:: Source passage ::
People don't understand and it can be hard explaining why we have to parent in certain ways but at the end of the day, its the children that come first and if people don't like it, they can lump it!
OT x


----------



## Poppets Mammy

Oh My Word!! People are CRAZY  

Id of lost my temper mind, well done for staying calm. Im only just learning about parenting and attachments etc but my advise just echo's everybody else's. As soon as comments like that are made you must correct the person who's saying them in front of the LO. Sod the family politics, don't worry about making them look a fool, they are doing so themselves anyway for being so inconsiderate. I agree with wynnster, say something like 'your Mammy and Daddy's little boy/girl now aren't you? So there's no need for you to go home with anybody else. Your here to stay with us' and remove them from the person in question then when LO is out of ear shot back up your actions with something like 'see, this is exactly what I was talking about, comments like that are unacceptable and if you can't stop yourself from saying them (or respect and understand our wishes to not say them) then I'm sorry but you can't be around OUR LO at this crucial time'. Then kick them out your house. Harsh, but justified.

I know I'm like a month behind here, did things improve over Xmas??

By the way you've described my sister in law down to a tee, I'm expecting difficulties with her once we get a little on. But that's a whole other story, don't get me started!!


----------



## Iman

Hi FH

Well shoprt update is that things have got better as I had a second word with person in question. However things havent entirely improved in that there's still the odd thing they have said and done (not as major as above but still cause for concern) that makes me feel that they are trying to jump in my shoes or be disruptive in some way and can't respect the boundaries that we have stipulated. To another it might all seem harmless and innocent but my gut reaction is that its not, so I am keeping my distance as much as possible.


----------



## VEC

Iman glad to hear things are a bit improved.  Our son was conceived via the help of an egg donor so our circumstances are different, but my mil constantly calls him her baby and her son, and is always asking him if he wants o go home with her.  It has the effect of upsetting my son to the extent that he always is extra clingy with me during and just after her visits because he's scared of being taken away.  So no I don't think you're being over the top, as they are the remarks of thoughtless jealousy but which create problems even without adoption being in the mix.

Good luck putting this family member at a bit of a distance.


----------



## GERTIE179

I know this hasn't been posted in a while but it so sums up how I'm feeling at the moment. I have family (in laws mainly) really getting to me at present. LO has really came on since coming home but everything we were told about LO by SWs and FC is true and we can see it. However to family and SWs who don't know him they just accuse us if being over protective (not quite as blunt as that but definately hinting that its time we let go ie let LO go to relatives etc. they listened to us when we said wait til he's ready but the issue is that just cause he doesn't cry/kick off when they do try to lift/cuddle him they don't see the massive fall out - (he's not instigated any cuddles) we end up with major sleep upheaval & then this becomes a vicious cycle with us all being tired, then reoccurrence of distress behaviours and food control all return. It takes us a good few days of home/calm environment to get some normality back. To top it all we then get sick for a few days with whatever bug (I'm sure it's stress related). Initially OH didn't see LO being stressed or having an impact from these incidences but after the most recent one he can clearly see this and promised he would help with the constant waking in he night - he lasted 2 hours and ended up being me with very little sleep.

:: Questions to answer ::
- 1) In the parenting thread, reproduce the passage from "Iman glad to" up to and including "of a distance.".
- 2) According to the parenting thread, how was VEC's son conceived?
- 3) Carry the parenting thread on from its last sentence.

:: Record excerpts ::
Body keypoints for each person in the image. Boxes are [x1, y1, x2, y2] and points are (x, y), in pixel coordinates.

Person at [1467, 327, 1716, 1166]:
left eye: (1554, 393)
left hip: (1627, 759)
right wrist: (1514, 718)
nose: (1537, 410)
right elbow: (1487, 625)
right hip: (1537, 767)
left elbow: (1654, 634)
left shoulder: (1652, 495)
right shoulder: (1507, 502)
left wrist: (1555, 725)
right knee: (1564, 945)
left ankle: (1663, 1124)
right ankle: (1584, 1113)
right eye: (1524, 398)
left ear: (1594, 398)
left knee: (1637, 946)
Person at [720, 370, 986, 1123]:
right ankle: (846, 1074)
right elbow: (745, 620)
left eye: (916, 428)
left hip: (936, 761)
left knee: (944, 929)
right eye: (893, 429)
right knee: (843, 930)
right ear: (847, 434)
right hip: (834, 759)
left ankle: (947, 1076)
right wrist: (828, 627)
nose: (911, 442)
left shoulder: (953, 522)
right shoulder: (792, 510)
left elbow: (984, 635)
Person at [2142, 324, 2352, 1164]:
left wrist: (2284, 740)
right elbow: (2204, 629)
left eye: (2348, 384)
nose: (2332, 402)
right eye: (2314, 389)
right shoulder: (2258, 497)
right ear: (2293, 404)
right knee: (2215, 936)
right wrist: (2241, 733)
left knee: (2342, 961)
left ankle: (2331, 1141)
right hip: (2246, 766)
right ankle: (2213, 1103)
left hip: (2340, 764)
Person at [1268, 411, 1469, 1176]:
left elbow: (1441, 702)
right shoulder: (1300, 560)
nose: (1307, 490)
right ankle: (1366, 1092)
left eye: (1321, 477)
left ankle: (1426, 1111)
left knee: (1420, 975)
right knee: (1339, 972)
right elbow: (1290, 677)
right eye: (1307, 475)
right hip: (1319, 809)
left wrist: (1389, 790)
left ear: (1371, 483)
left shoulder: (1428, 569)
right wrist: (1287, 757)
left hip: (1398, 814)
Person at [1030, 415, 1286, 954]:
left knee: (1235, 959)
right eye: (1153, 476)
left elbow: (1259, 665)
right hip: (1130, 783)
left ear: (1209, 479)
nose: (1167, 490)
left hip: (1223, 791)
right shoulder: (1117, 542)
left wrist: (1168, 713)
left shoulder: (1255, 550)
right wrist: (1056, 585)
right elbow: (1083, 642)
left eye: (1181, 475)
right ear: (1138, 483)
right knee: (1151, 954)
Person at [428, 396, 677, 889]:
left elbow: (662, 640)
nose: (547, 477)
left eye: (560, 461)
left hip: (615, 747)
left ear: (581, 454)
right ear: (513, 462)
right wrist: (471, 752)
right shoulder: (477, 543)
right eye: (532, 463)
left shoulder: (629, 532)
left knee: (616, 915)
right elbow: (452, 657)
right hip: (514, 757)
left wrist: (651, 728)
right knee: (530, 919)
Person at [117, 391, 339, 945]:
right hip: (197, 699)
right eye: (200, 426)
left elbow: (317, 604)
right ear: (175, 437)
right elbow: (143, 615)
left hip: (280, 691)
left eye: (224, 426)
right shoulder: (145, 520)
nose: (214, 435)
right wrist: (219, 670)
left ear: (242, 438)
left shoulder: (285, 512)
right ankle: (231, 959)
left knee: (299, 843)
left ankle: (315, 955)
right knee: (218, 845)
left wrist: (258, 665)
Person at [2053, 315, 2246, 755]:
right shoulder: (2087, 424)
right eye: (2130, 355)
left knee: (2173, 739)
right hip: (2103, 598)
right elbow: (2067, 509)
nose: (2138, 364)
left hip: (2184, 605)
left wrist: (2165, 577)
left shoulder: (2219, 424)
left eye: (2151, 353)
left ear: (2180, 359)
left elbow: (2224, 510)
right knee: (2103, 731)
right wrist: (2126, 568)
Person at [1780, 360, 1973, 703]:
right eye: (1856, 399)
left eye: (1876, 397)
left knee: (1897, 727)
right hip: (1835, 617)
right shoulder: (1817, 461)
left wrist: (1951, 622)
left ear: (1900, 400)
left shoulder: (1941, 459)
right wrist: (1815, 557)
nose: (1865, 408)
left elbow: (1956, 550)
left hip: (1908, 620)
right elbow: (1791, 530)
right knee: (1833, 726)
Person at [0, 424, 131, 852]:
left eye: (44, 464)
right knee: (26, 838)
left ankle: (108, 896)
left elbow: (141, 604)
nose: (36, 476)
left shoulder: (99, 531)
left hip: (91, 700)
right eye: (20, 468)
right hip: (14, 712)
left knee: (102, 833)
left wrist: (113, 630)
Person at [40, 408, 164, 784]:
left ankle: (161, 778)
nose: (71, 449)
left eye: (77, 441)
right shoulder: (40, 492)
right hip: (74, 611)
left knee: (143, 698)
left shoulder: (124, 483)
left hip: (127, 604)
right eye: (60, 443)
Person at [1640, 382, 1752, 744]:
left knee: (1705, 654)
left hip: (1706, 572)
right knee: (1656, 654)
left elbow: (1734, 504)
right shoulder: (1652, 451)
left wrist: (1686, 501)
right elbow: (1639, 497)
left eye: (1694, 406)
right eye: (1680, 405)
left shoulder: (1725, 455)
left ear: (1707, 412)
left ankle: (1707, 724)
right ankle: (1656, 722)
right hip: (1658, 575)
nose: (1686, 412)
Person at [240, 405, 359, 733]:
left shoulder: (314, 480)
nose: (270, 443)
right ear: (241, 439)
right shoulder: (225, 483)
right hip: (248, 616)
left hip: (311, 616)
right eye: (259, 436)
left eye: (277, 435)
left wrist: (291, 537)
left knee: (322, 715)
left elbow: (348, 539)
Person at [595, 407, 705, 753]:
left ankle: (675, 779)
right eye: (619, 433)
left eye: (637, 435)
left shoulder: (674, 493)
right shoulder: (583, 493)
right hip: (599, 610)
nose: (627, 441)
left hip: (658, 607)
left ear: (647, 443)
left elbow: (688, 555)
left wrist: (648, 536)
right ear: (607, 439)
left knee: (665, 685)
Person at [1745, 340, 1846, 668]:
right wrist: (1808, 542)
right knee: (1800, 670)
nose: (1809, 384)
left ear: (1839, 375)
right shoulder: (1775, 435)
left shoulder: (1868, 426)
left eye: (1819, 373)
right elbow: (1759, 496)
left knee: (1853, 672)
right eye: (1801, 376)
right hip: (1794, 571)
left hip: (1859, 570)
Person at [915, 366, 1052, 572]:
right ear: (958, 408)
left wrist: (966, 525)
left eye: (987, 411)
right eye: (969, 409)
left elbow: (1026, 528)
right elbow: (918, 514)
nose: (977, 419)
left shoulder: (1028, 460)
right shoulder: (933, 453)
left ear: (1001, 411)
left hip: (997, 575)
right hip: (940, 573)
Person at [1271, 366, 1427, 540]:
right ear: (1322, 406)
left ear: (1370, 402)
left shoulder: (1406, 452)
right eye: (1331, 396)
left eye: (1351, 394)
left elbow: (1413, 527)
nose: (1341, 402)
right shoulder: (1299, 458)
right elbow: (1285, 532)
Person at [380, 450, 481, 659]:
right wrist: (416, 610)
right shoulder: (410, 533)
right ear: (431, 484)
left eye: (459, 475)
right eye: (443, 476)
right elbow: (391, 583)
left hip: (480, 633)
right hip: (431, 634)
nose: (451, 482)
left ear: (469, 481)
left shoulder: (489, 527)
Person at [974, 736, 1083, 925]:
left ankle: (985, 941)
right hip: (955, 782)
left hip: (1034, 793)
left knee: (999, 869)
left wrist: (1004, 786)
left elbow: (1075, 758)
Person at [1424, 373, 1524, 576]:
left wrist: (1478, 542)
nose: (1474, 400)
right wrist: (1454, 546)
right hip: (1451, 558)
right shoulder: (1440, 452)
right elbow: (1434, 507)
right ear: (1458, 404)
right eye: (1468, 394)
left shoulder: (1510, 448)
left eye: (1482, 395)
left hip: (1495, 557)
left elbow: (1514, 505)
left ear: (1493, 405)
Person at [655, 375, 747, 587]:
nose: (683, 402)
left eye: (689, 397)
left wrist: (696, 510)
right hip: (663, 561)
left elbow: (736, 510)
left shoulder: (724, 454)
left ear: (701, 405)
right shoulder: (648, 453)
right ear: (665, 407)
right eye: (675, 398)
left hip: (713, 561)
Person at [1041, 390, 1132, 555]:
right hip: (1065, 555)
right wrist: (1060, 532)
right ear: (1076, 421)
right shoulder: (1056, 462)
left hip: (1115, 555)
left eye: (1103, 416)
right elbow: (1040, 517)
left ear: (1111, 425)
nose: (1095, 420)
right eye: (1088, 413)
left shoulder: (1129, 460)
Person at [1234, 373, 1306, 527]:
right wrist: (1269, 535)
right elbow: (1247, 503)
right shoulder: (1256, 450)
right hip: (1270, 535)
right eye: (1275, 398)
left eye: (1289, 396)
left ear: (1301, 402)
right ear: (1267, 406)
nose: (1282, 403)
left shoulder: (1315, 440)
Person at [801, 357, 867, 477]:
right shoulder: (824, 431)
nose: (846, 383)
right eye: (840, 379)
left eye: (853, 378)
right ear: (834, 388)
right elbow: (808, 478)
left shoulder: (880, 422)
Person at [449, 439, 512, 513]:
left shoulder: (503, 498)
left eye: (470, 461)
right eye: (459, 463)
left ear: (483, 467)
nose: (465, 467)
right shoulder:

:: Answer section ::
- 1)
Iman glad to hear things are a bit improved.  Our son was conceived via the help of an egg donor so our circumstances are different, but my mil constantly calls him her baby and her son, and is always asking him if he wants o go home with her.  It has the effect of upsetting my son to the extent that he always is extra clingy with me during and just after her visits because he's scared of being taken away.  So no I don't think you're being over the top, as they are the remarks of thoughtless jealousy but which create problems even without adoption being in the mix.

Good luck putting this family member at a bit of a distance.

- 2) With the help of an egg donor.

- 3)
This has only happened a few times when I couldn't intervene (OH felt he couldn't disappoint them). i Sometimes just feel like running away with LO or locking ourselves off where we would be better off. Just wish they would back off and give us space as its still very early and they have years ahead of enjoying lo. we see these family members fairly regular and lo has got comfortable enough with them coming to the house etc but hesnjust not there with others touching or lifting him. Even some adopters that we know don't get why we are not thinking about nursery etc. or leaving him with grandparents for a few hours. LO is extremely anxious and without divulging background to family/others I fear this misunderstanding will get worse and really strain the relationship (us and family rather than with lo). 

Any words of wisdom in how to get family to see why they need to slow down (in other ways they are fab) or should I just get a better rhino skin?!?

Bit exasperated and very tired mummy x


----------



## Wyxie

We have this problem too.  Most of our family mean well, but don't get it.  They are now cooperating with what we're asking them to do and gradually coming to see that things aren't as straightforward as they initially thought.

They did really ignore my requests not to be too forward with Wyxling to start with, and because of how she would be in public, she would go along with cuddles etc, and go even more distant from us than normal, and we would have an utter nightmare afterwards.  It was so stressful seeing family, and we could see how badly things were wrong with Wyxling, but family just saw what they wanted to see - a gorgeous little girl doing her best to charm them, because her default position with new adults at that point was to control them - they couldn't or wouldn't see how incredibly stressed she was at these meetings as well.  Now fortunately it's not like that but I did get quite firm about certain things.  Relatives would just announce they were going to do things and leave me to say no which then made Wyxling say she wanted them to do things for her *sigh*.  To start with I tried to explain our reasoning to people and ask them to cooperate, but all that generally meant is that they thought they knew better and told us so, and did what they wanted.  In the end I just said she's my daughter, and this is how it is going to be - nicely, but firmly.  I fully intend to do that with my son as well.  I'm happy to give the reasons too, and I think with Wyxling people are starting to get it, but not entirely.  I know it's going to cause problems as all a couple of family members keep saying is "oh, it's a baby and the handover will be much easier so for all you know this one could settle fine" (when explaining why I would not be taking him on holiday with family 6 weeks after placement and taking advantage of them to babysit).  I don't like to upset people who've helped us a lot, but they're our kids and it's us who will make the decisions.  Just been talking to my husband about it today, and he was very much in agreement.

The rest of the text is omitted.